Performance & correctness hardening: network generation + ODE/SSA/PSA/PLA simulators by akutuva21 · Pull Request #121 · RuleWorld/bngplayground

akutuva21 · 2026-06-09T21:02:26Z

Performance & correctness hardening: network generation + ODE/SSA/PSA/PLA simulators

Summary

This PR optimizes the hot paths in rule-based network generation and the deterministic/stochastic simulators (ODE, SSA, PSA, PLA), and fixes two latent correctness bugs that the optimizations exposed. The engine is now substantially faster on large models while producing bit-identical results, with the one exception being intentional correctness fixes to canonicalization for very large or self-bonded species. NFsim is untouched and out of scope.

The work is split into 8 commits. Two of them (4→5 and 6→7) are correctness-fix pairs where the second commit repairs a bug introduced by the first — if this series is rebased or cherry-picked rather than squashed, the fix commits must travel with their predecessors (see Correctness fixes).

What's in this PR

#	Commit	Area
1	Remove obsolete TODOs / KNOWN LIMITATIONS in `BoundedVerifier.ts` (#570)	code health
2	Network-gen + solver optimizations (14 changes)	perf
3	VF2 matcher: Int32Array cores, neighbor cache, direct field assignment, Fenwick highBit	perf
4	Round-3 matcher: component bitmask cache, precomputed order, MCV skip, cache-first lookup, ridx keys	perf
5	fix: bitmask overflow guard (>31 components) + 3 supporting fixes	correctness
6	Flat bond list, integer WL refinement, influence-matrix OOM guard	perf
7	fix: WL integer overflow, O(M·E) regression, self-bond half-edge	correctness
8	O(V)→O(referenced) copy in functional-rate bytecode evaluator	perf

Files touched (engine only): graph/NetworkGenerator.ts, graph/core/Matcher.ts, graph/core/SpeciesGraph.ts, graph/core/Canonical.ts, simulation/SimulationLoop.ts, simulation/PSASimulator.ts, simulation/PLASimulator.ts, simulation/ExpressionEvaluator.ts, multiscale/MultiscaleSimulation.ts, utils/fenwickTree.ts (new), verification/BoundedVerifier.ts, and tests/nauty-canonicalization.spec.ts (regression tests).

Correctness fixes

These are the parts a reviewer should read closely. Everything else is performance-only and behavior-preserving.

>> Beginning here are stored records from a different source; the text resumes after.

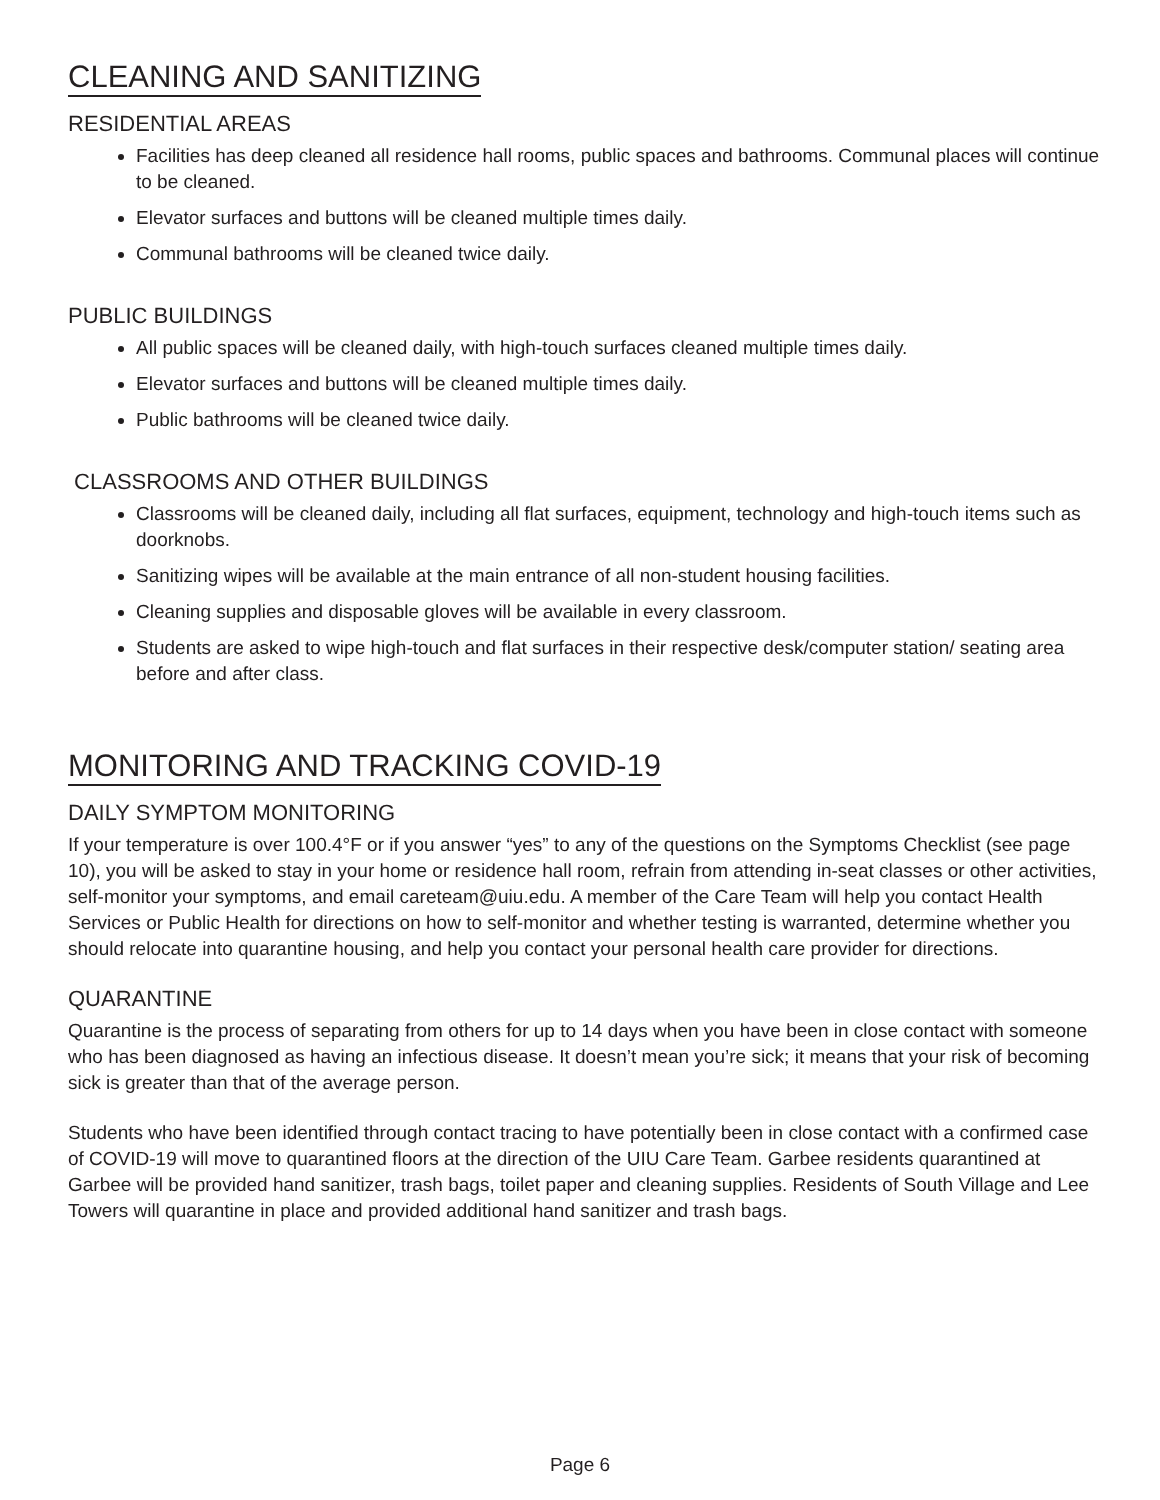CLEANING AND SANITIZING
RESIDENTIAL AREAS
Facilities has deep cleaned all residence hall rooms, public spaces and bathrooms. Communal places will continue to be cleaned.
Elevator surfaces and buttons will be cleaned multiple times daily.
Communal bathrooms will be cleaned twice daily.
PUBLIC BUILDINGS
All public spaces will be cleaned daily, with high-touch surfaces cleaned multiple times daily.
Elevator surfaces and buttons will be cleaned multiple times daily.
Public bathrooms will be cleaned twice daily.
CLASSROOMS AND OTHER BUILDINGS
Classrooms will be cleaned daily, including all flat surfaces, equipment, technology and high-touch items such as doorknobs.
Sanitizing wipes will be available at the main entrance of all non-student housing facilities.
Cleaning supplies and disposable gloves will be available in every classroom.
Students are asked to wipe high-touch and flat surfaces in their respective desk/computer station/ seating area before and after class.
MONITORING AND TRACKING COVID-19
DAILY SYMPTOM MONITORING
If your temperature is over 100.4°F or if you answer “yes” to any of the questions on the Symptoms Checklist (see page 10), you will be asked to stay in your home or residence hall room, refrain from attending in-seat classes or other activities, self-monitor your symptoms, and email careteam@uiu.edu. A member of the Care Team will help you contact Health Services or Public Health for directions on how to self-monitor and whether testing is warranted, determine whether you should relocate into quarantine housing, and help you contact your personal health care provider for directions.
QUARANTINE
Quarantine is the process of separating from others for up to 14 days when you have been in close contact with someone who has been diagnosed as having an infectious disease. It doesn’t mean you’re sick; it means that your risk of becoming sick is greater than that of the average person.
Students who have been identified through contact tracing to have potentially been in close contact with a confirmed case of COVID-19 will move to quarantined floors at the direction of the UIU Care Team. Garbee residents quarantined at Garbee will be provided hand sanitizer, trash bags, toilet paper and cleaning supplies. Residents of South Village and Lee Towers will quarantine in place and provided additional hand sanitizer and trash bags.
Page 6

C-1 — WL integer-encoding overflow (P0, silent species mis-dedup) — commit 7 fixes commit 6

Commit 6 sped up Weisfeiler-Leman color refinement in Canonical.ts by replacing per-edge string signatures with a packed integer: (compNameId << 20) | (partnerNameId << 10) | prevColor. The 10-bit color field overflows when a color rank reaches 1024 — i.e. for any species with ≥1024 molecules — spilling into the partner-name field, corrupting the refinement signature, and producing a wrong canonical label. Because canonical labels drive species identity, two non-isomorphic species could receive the same label and be silently merged during network generation — a wrong network with no error raised.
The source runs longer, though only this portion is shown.